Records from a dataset

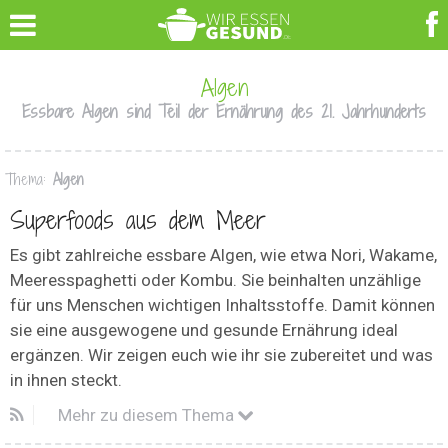
Algen
Essbare Algen sind Teil der Ernährung des 21. Jahrhunderts
Thema:
Algen
Superfoods aus dem Meer
Es gibt zahlreiche essbare Algen, wie etwa Nori, Wakame,
Meeresspaghetti oder Kombu. Sie beinhalten unzählige
für uns Menschen wichtigen Inhaltsstoffe. Damit können
sie eine ausgewogene und gesunde Ernährung ideal
ergänzen. Wir zeigen euch wie ihr sie zubereitet und was
in ihnen steckt.
Mehr zu diesem Thema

YOUR ASSIGNMENT: Pull out every line in the data above that has the word "Algen".

ANSWER TO THIS EXERCISE:
Algen
Essbare Algen sind Teil der Ernährung des 21. Jahrhunderts
Algen
Es gibt zahlreiche essbare Algen, wie etwa Nori, Wakame,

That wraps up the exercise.